Administrative Supplement for U54 AI170752 In the absence of an effective preventive vaccine or a cure, HIV-1 continues to be a major global health crisis. Having claimed 40.4 million lives so far with ongoing transmission in all countries globally, according to the World Health Organization, with some countries reporting increasing trends in new infections when previously on the decline. For the estimated 39.0 million people living with HIV at the end of 2022, highly active antiretroviral therapy (HAART) provides the best current hope for avoiding fatality due to the infection. While HAART has substantially reduced morbidity and mortality, it is not curative due to the formation of a very stable reservoir of latent virus in resting memory CD4+ T cells. The Duke Center for HIV Structural Biology (DCHSB) brings together a diverse team of scientists to focus on structural studies of the HIV-1 Envelope (Env) protein that provides new insights into dynamics of HIV-1 entry and fusion with the host membrane, the Env-initiated immune activation of B cell receptors, and the role of anti-Env antibodies in blocking viral rebound. This multicomponent application for an Administrative Supplement for U54 AI170752, will accelerate membrane protein technologies for HIV-1 Env studies, aimed at structural dissection of the mechanisms of antibody interactions to the Membrane Proximal External Region (MPER), understanding HIV-1 coreceptor tropism and elucidating the mechanism of a gp41 directed fusion inhibitor. The second component will add a Direct Detector Camera to our existing Tundra microscope to enable routine high resolution cryo-EM data acquisition for HIV-1 Env samples. The third component will acquire a Nanotemper Monolith X for robust equilibrium measurement of challenging biomolecular interactions with minimal sample consumption.

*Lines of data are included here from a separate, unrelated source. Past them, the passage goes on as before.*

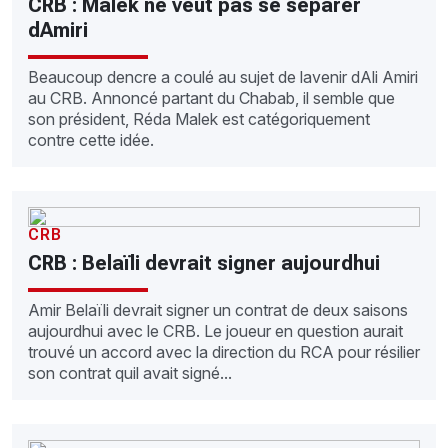
CRB : Malek ne veut pas se séparer
dAmiri
Beaucoup dencre a coulé au sujet de lavenir dAli Amiri
au CRB. Annoncé partant du Chabab, il semble que
son président, Réda Malek est catégoriquement
contre cette idée.
CRB
CRB : Belaïli devrait signer aujourdhui
Amir Belaïli devrait signer un contrat de deux saisons
aujourdhui avec le CRB. Le joueur en question aurait
trouvé un accord avec la direction du RCA pour résilier
son contrat quil avait signé...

In this multicomponent application for an Administrative Supplement for U54 AI170752, the first component will accelerate membrane protein technologies for HIV-1 Env studies, aimed at structural dissection of the mechanisms of antibody interactions to the Membrane Proximal External Region (MPER), understanding HIV- 1 coreceptor tropism and elucidating the mechanism of a gp41 directed fusion inhibitor. The second component will add a Direct Detector Camera to our existing Tundra microscope to enable routine high resolution cryo-EM data acquisition for HIV-1 Env samples. The third component will acquire a Nanotemper Monolith X for robust equilibrium measurement of challenging biomolecular interactions with minimal sample consumption.